The task
Please rewrite every line of the listing with "value" switched to "figure", keeping everything else unchanged. Leave the pictures out of your answer.

=== Records ===

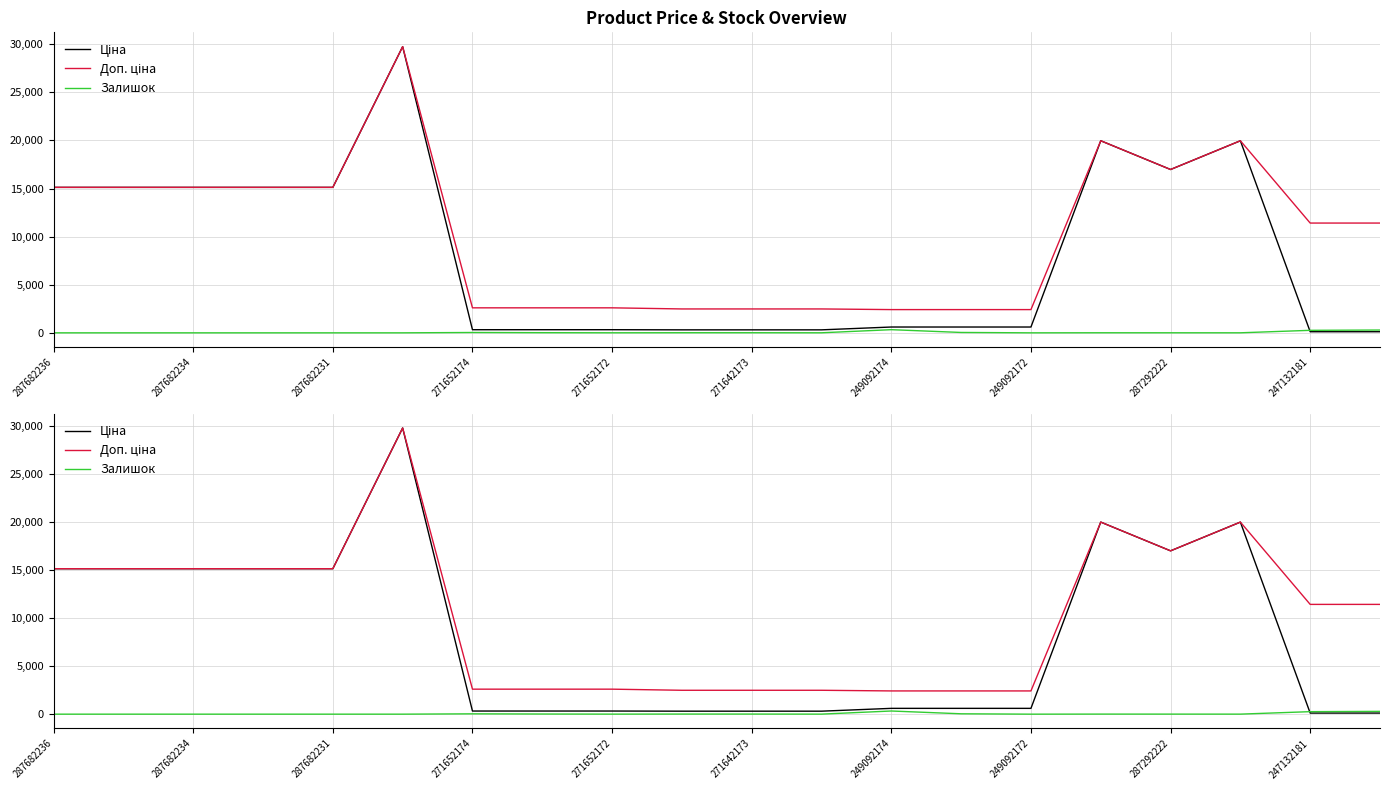

What is the total value across all series at 249092172?

2938.1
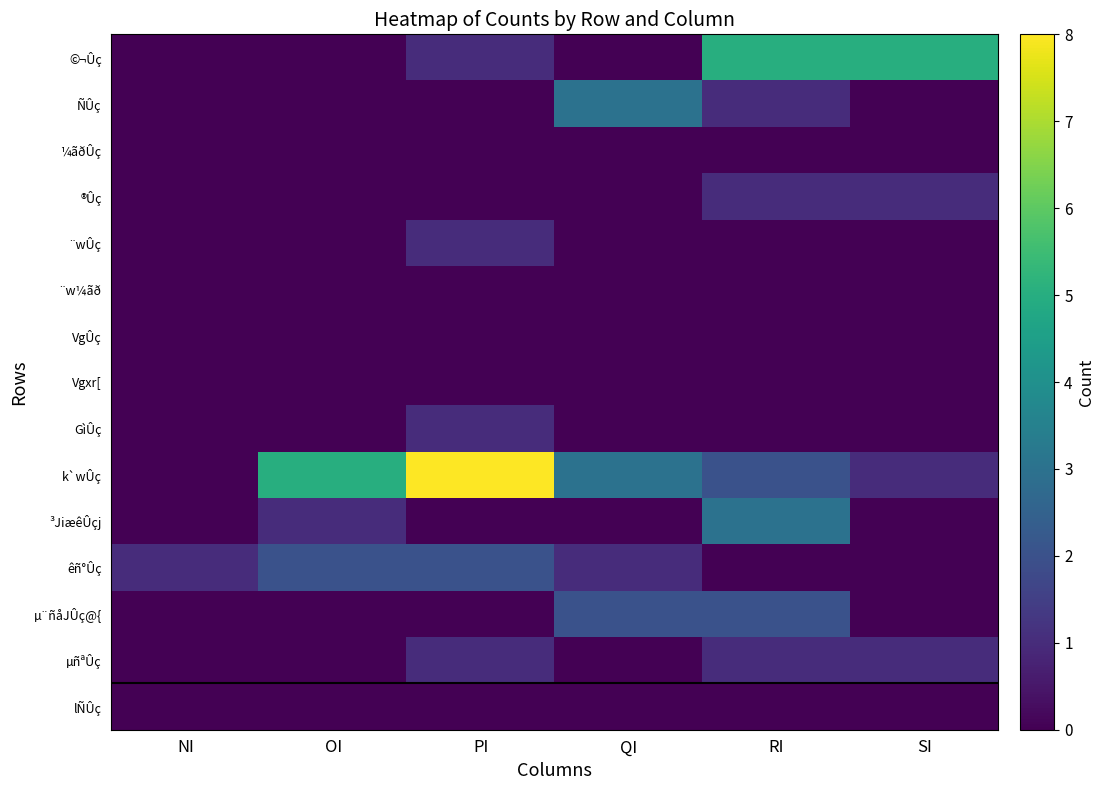

What is the greatest value displayed?

8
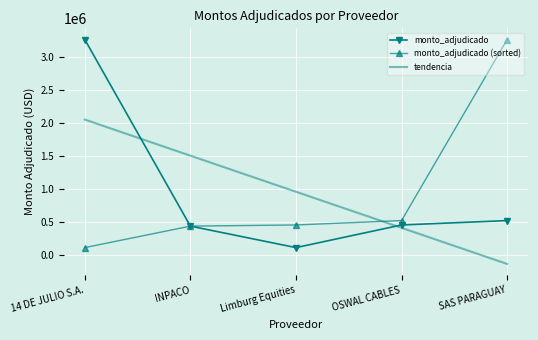

How many distinct data groups are displayed?

3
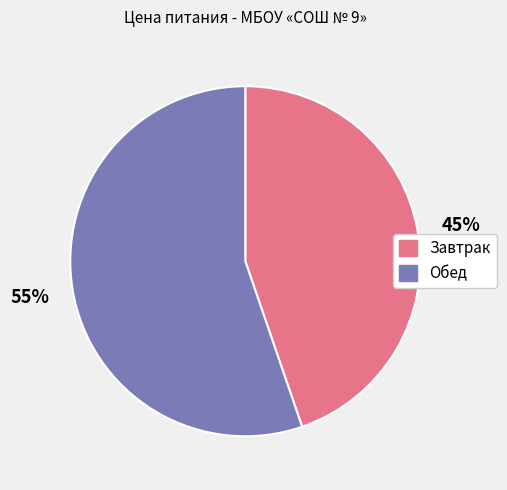

Is it true that Обед is 55% of the pie?

True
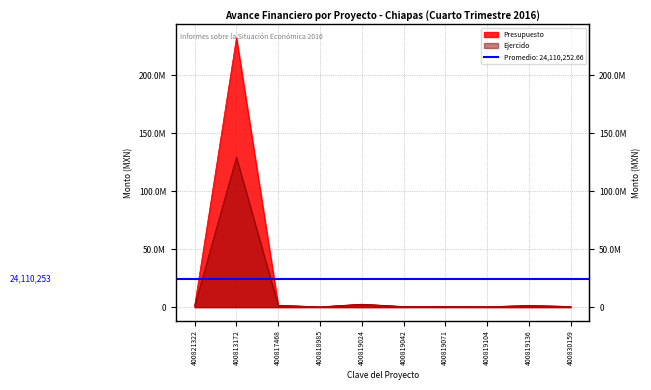

Does the chart display data point markers on the line(s)?

No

===

Response to this task
What is the total figure across all series at 249092172?

2938.1

What is the greatest figure displayed?

8

How many distinct data groups are displayed?

3

Is it true that Обед is 55% of the pie?

True

Does the chart display data point markers on the line(s)?

No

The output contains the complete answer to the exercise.